Ivanishvili mengatakan para pemantau internasional bertanggung jawab mencegah kecurangan pemilu, dan Saakashvili harus berterima kasih kepada pihak oposisi karena “dia akhirnya mampu menyelamatkan reputasinya” sebagai pemimpin demokratis.
Ivanishvili menegaskan kembali komitmennya untuk mencapai tujuan Saakashvili untuk menjadikan Georgia sebagai bagian integral dari Eropa dan anggota NATO, sambil menambahkan bahwa ia akan berupaya memulihkan hubungan perdagangan dan diplomatik dengan Rusia yang terputus ketika kedua negara terlibat perang singkat pada tahun 2008. . Produsen anggur, air mineral, sayuran, dan buah-buahan di Georgia bergantung pada ekspor ke Rusia, dan penutupan pasar-pasar ini sangat merugikan mereka.
Saakashvili menuduh Ivanishvili berencana mengembalikan Georgia ke dominasi Rusia. Ivanishvili membantahnya.
Sebelum Saakashvili menyerah, Ivanishvili bertemu dengan dua senator AS untuk meyakinkan mereka tentang keinginannya untuk mempertahankan hubungan dekat dengan Washington yang dibangun di bawah Saakashvili.
“Kami berbicara tentang masa depan, bagaimana mengembangkan hubungan kami dengan sahabat baik kami (Amerika Serikat) dan bagaimana mengembangkan demokrasi di Georgia,” katanya setelah bertemu dengan Senator Partai Republik. James Risch dari Idaho dan Senator Demokrat. bertemu Jeanne Shaheen dari.
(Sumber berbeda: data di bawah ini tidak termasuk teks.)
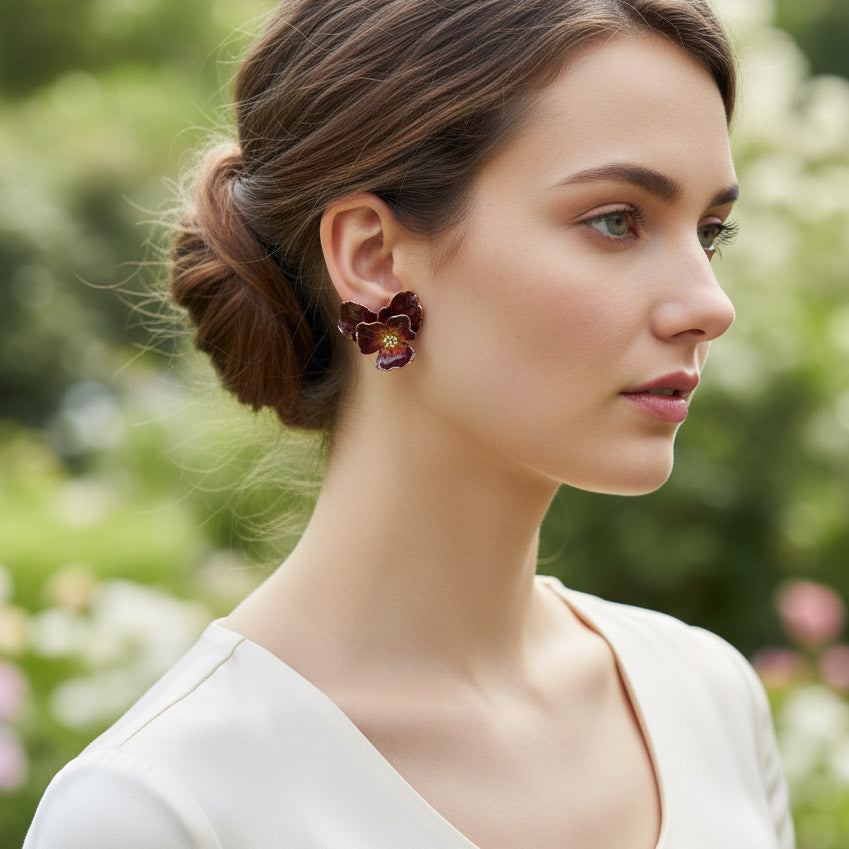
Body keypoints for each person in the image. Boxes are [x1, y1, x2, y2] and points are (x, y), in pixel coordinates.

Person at [24, 0, 795, 847]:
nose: (709, 306)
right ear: (372, 257)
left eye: (709, 232)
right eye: (615, 220)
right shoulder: (160, 806)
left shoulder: (707, 700)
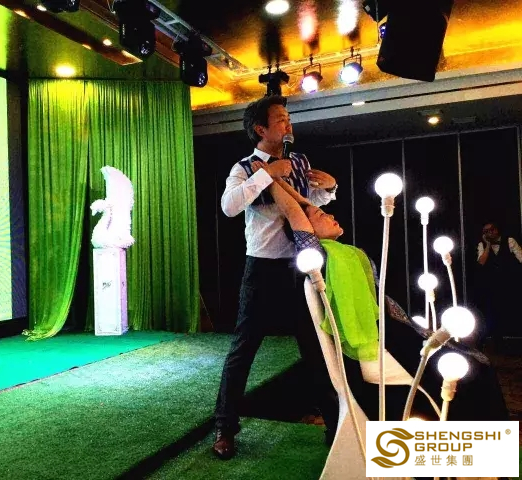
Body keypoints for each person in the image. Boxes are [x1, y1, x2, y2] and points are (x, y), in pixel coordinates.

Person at [264, 176, 509, 422]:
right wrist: (268, 176)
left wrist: (283, 182)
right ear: (307, 231)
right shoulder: (317, 255)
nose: (330, 215)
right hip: (384, 339)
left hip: (396, 330)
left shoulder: (342, 252)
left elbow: (303, 206)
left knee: (475, 360)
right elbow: (293, 211)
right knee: (477, 369)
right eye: (321, 216)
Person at [213, 95, 339, 460]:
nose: (288, 124)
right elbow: (229, 207)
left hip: (302, 267)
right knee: (243, 350)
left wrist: (329, 187)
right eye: (281, 119)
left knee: (316, 348)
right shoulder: (244, 167)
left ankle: (335, 425)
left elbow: (310, 204)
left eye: (288, 118)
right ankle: (224, 428)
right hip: (262, 269)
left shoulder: (299, 161)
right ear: (260, 129)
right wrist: (267, 174)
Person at [475, 222, 522, 349]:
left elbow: (521, 257)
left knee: (511, 310)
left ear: (497, 230)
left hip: (509, 282)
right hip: (490, 285)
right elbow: (481, 262)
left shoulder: (509, 241)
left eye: (491, 229)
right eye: (486, 231)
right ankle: (496, 341)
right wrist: (488, 245)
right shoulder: (482, 244)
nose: (489, 233)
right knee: (492, 312)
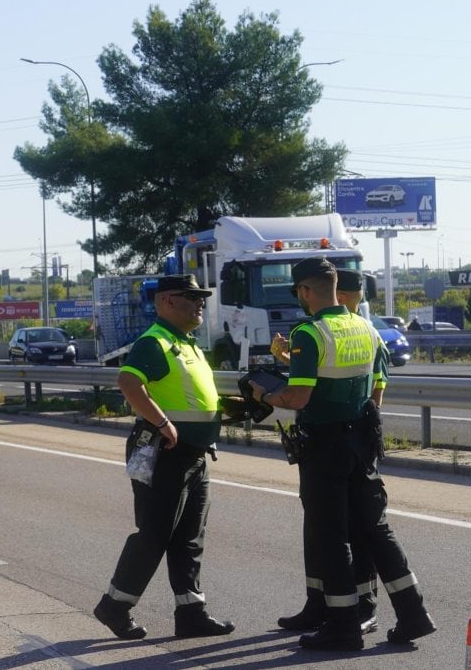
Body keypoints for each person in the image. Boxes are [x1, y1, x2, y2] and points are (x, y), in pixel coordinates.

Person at [249, 257, 436, 651]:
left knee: (331, 536)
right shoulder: (365, 327)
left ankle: (342, 626)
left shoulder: (309, 332)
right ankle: (413, 614)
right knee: (376, 529)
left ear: (304, 291)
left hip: (325, 445)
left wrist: (263, 393)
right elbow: (370, 390)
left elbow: (297, 396)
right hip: (362, 441)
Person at [92, 274, 235, 641]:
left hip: (196, 454)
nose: (200, 302)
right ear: (167, 301)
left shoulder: (187, 344)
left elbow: (192, 398)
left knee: (189, 536)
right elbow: (128, 382)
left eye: (201, 297)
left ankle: (191, 613)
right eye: (191, 297)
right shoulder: (155, 342)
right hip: (166, 451)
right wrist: (163, 422)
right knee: (154, 534)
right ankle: (115, 605)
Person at [272, 268, 381, 636]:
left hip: (332, 441)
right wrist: (291, 360)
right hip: (354, 439)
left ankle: (353, 611)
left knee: (346, 530)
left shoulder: (317, 330)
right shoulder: (363, 329)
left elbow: (372, 390)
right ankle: (320, 604)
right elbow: (334, 373)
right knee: (321, 527)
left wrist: (266, 395)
New Hampshire, keduanya anggota Komite Hubungan Luar Negeri.
Pada konferensi pers di kemudian hari, dia kembali mencaci-maki Saakashvili, yang menurutnya telah menipu Amerika Serikat. “Mereka mengira dia sedang membangun demokrasi,” kata Ivanishvili. “Kami melakukan perbuatan baik untuk Amerika Serikat, kami menyelamatkan demokrasi di Georgia.”
Di Rusia, di mana pemilu diawasi dengan ketat, pemerintah menyambut baik kekalahan Saakashvili.
“Kami sangat berharap dan percaya pada perubahan yang akan terjadi di Georgia dan akan berdampak positif pada peningkatan hubungan kami,” kata Valentina Matvienko, ketua majelis tinggi parlemen yang setia pada Kremlin.
Alexei Malashenko, seorang sarjana di Carnegie Moscow Center, lebih berhati-hati.
“Untuk sementara hubungan akan melemah, akan ada prospek perbaikan, namun pertukaran kedutaan belum memungkinkan,” katanya.